It’s that six-six-six spell of perfection that bedevils those who would dispute Jordan’s supremacy: six trips to the Finals, six rings, six Finals MVPs, a lyrical and morally neat rounding out of the terms of unrivaled greatness. But what seems at the time as a necessary proclamation of superiority may later be exposed as arbitrary, or at the very least, an assertion colored by preferences that are neither logical nor objective. There is, for instance, Russell’s ethical arc of 11 Championships when he was a controversial center of attention—an outspoken black man leading one of the whitest teams in all of sport to the throne of grace by first forcing it to hear the groans of race. Russell’s Celtics more than doubled Jordan’s three-peat by winning eight straight Championship trophies and 11 chips in 13 years. Russell also equaled Jordan’s five regular season MVPs. From the beginning there’s been a nod to a mystical, je ne sais quoi quality when asserting Jordan’s unchallengeable greatness; there is the appeal to something intangible, something that transcends statistics. Let’s call it analytics in service of a broader, more satisfying sense of athletic completeness, an omni-competence that reflects a level of mastery that is not only physical but spiritual and emotional as well. Beyond shooting percentages, Championship hardware and MVPs there is basketball intelligence, killer instinct, herculean work ethic, a nimble intuitiveness about the game’s improvised elegance, all of which Jordan had, and Kobe, too, though, arguably, in greater abundance.

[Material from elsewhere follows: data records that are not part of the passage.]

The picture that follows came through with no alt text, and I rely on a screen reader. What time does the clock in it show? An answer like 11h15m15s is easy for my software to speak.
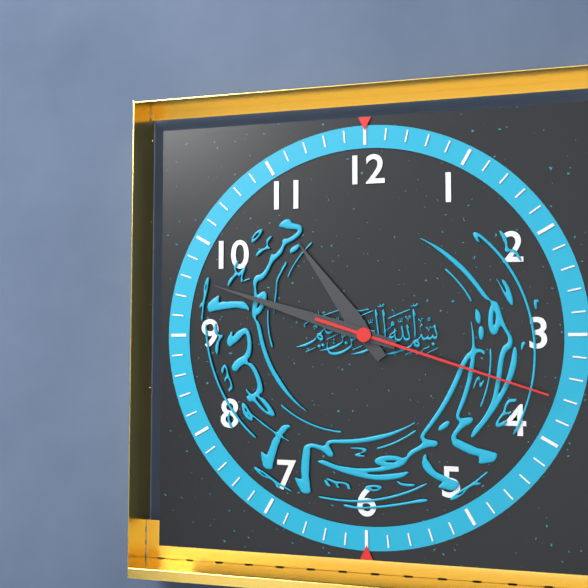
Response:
10h48m18s
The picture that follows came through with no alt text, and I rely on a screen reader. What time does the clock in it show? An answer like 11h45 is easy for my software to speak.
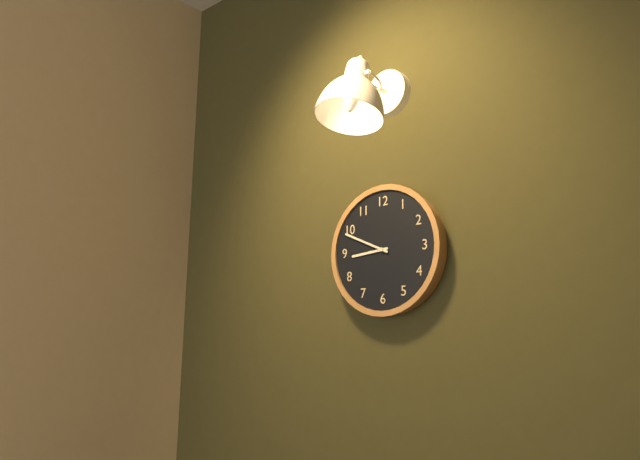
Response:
8h49
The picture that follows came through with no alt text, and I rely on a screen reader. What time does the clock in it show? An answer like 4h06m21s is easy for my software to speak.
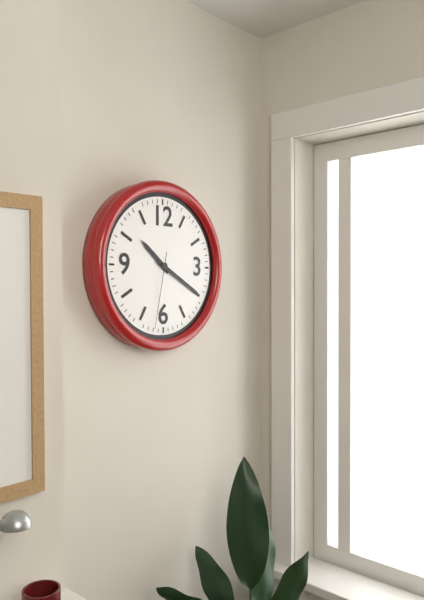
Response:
10h20m32s
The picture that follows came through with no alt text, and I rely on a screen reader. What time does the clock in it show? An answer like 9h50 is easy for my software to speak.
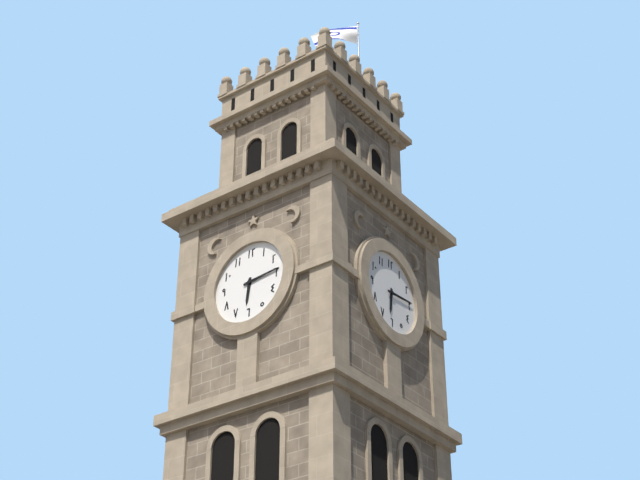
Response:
6h14
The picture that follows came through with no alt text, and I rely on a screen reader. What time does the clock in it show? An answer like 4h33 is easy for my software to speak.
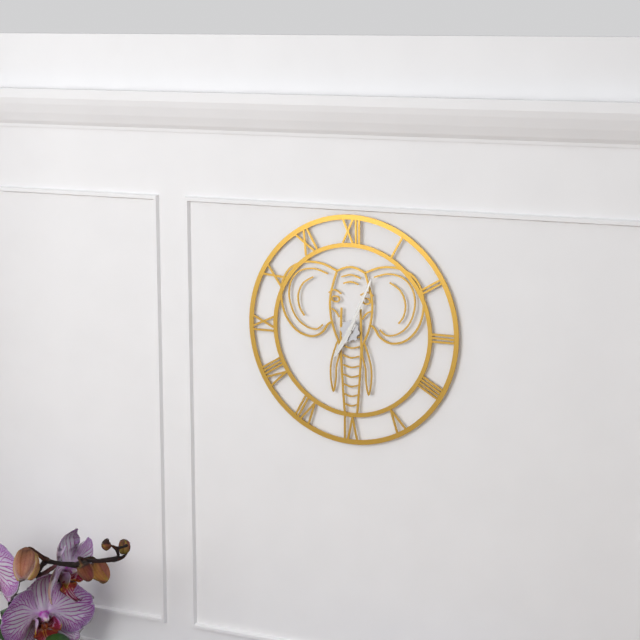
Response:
7h04
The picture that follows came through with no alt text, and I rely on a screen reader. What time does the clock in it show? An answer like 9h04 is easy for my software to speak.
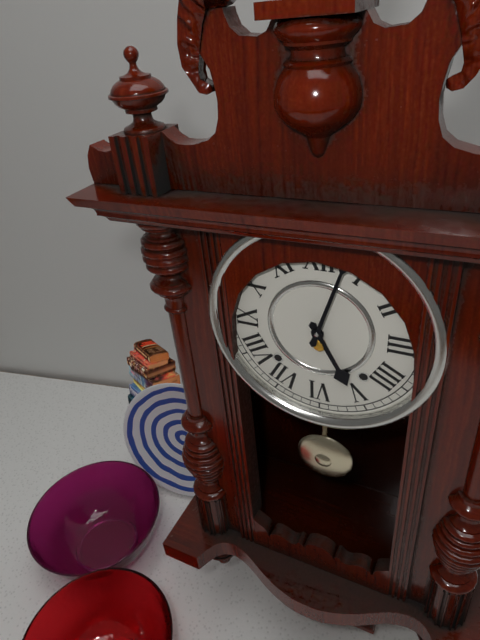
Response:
5h03
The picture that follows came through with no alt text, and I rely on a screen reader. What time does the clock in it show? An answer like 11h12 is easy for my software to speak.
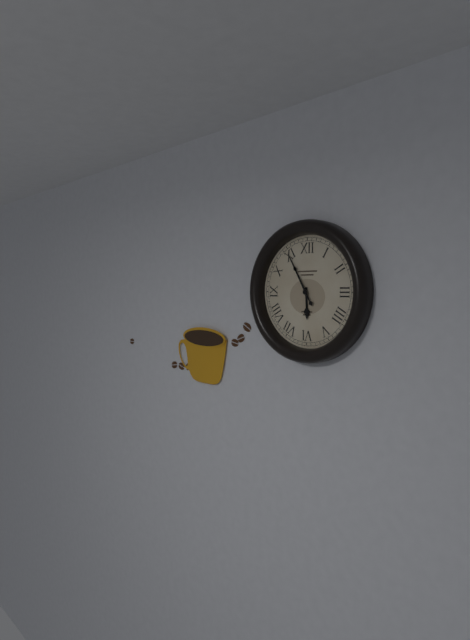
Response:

Of course we must battle the hackneyed notion that Kobe could never be as great as Jordan because Mike first embodied the kind of greatness they together share, and therefore, Kobe was a carbon copy of the original. Depends on what you mean by original: Jordan was a chip off of some blocks that came before him.
“I never held true to that argument,” says former All-Star, Warriors coach and current ESPN on ABC analyst Mark Jackson. “And the fact of the matter is that there was Dr. J before Jordan. Jordan will tell you that. We don’t say there was no way Jordan could be better than Dr. J. because he emulated him. It makes no sense. At the end of the day, Kobe has put himself in the discussion because of his greatness, how hard he’s worked. You have to be that good. Larry Holmes isn’t Ali, not because he didn’t work his tail off. He’s just not Ali because he wasn’t as great as him. Let’s give Kobe his credit.”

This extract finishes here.